Nora gave a little gulp, and cleared her throat, and said, is it for Lady Jane, that is so noted for her good works, and wishes this remembrance of a departed friend, I am not sure one can see any harm. But mayhap I might ask Hughie – and Sister Linnet –
Thea jumped up to kiss her cousin. That would be an immense kindness.
She desired 'em to tell her of their own news – was there not some matter of looking over one of Myo’s brother’s Oxford friends that might suit Jimsie as a secretary?
Oh, indeed, said Myo, a Mr Averdale, second son of a country squire in the Midlands somewhere – has his own way to make in the world one understands – a very clever fellow that has won scholarships and prizes – already shows a grasp of what the position would entail – proposed that he should come for a probationary period over the summer –
Do you not spend the summer at Worblewood?
Quite so!
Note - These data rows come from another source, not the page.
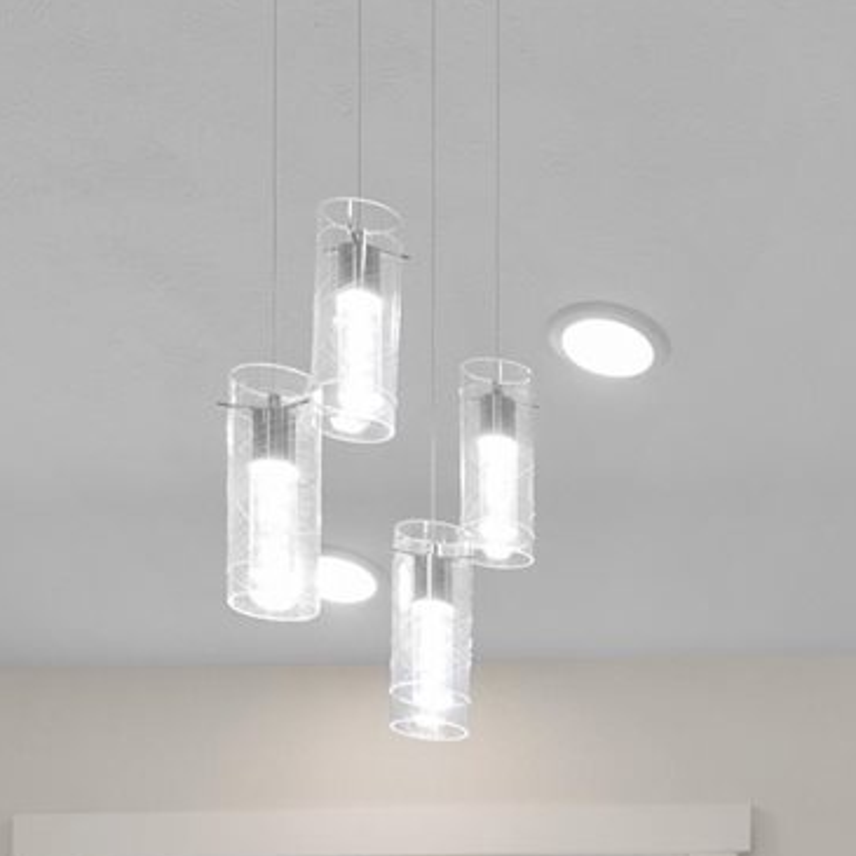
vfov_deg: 15.4
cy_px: 1454
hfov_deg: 15.9
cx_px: 1309
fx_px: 2798
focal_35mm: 100
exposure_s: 3
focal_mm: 14
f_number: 8
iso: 100
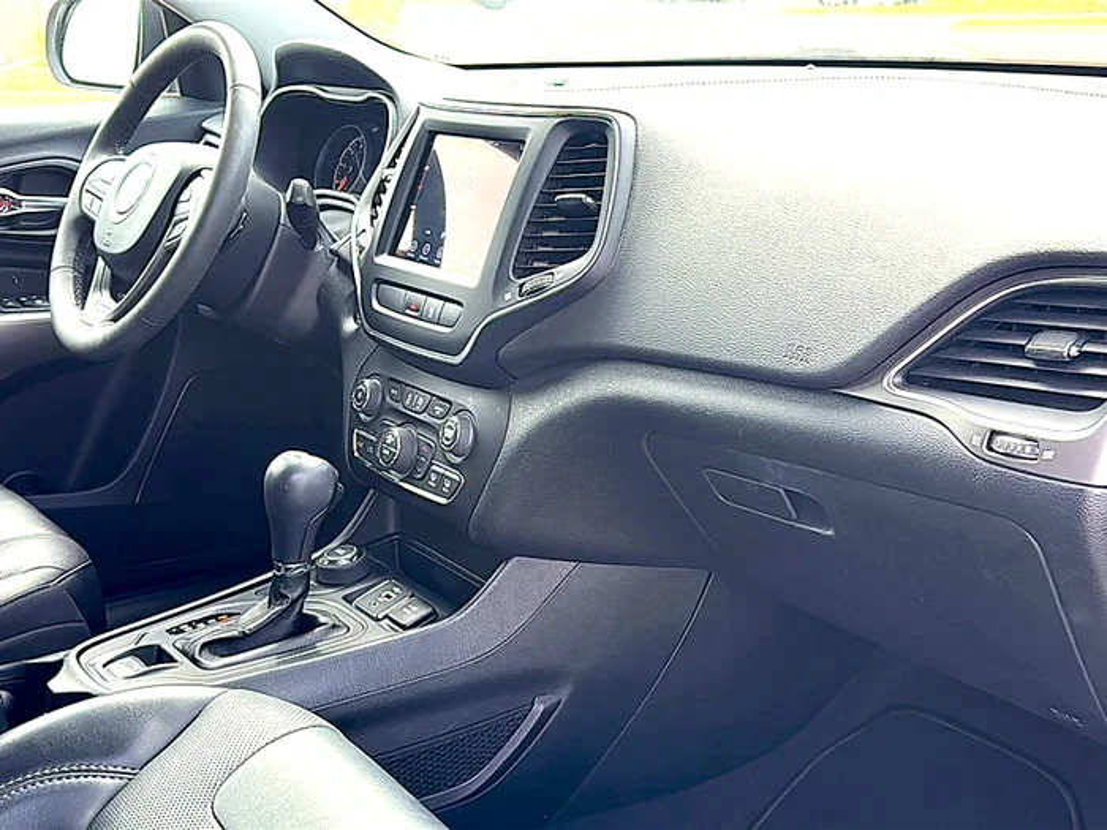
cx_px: 554
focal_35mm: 36
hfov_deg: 51.4
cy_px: 415
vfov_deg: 39.7
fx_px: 1151
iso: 80
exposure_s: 1/383
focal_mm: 6.86
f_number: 1.78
Will provide a quiet retreat – well, moderately quiet, Mr Chilfer has writ a very kind letter saying that he would be at leisure to come explore what he fancies is our buried Roman villa, and are we having excavations I am like to think Lucie and Lewis will both be very ardent to come and dig – quite aside from the attractions of the trout-stream – Grinnie may have other invitations but of course would ever be welcome –
I wonder, said Grissie with a grin, whether Lady Balstrup intends pass the summer at Attings.
Myo gave a little groan. Though I am more concerned about any gatherings my father purposes at Roughton Arching. At least we shall not be obliged to attend any revels there.
But, she thought, Worblewood was perhaps a little too close to Roughton Arching for Nora’s peace of mind. They had not considered over this problem yet. Mayhap she should go to Monk’s Garrowby with Grissie and Greg though one doubted whether she would find the Merrett uproar congenial.
She would doubtless be happiest with Aggie and Hughie but, the East End, in the height of summer? However, did she stay with the Pockinfords, she was like to feel a persecuted martyr, even was that prig Simon about his travels by then.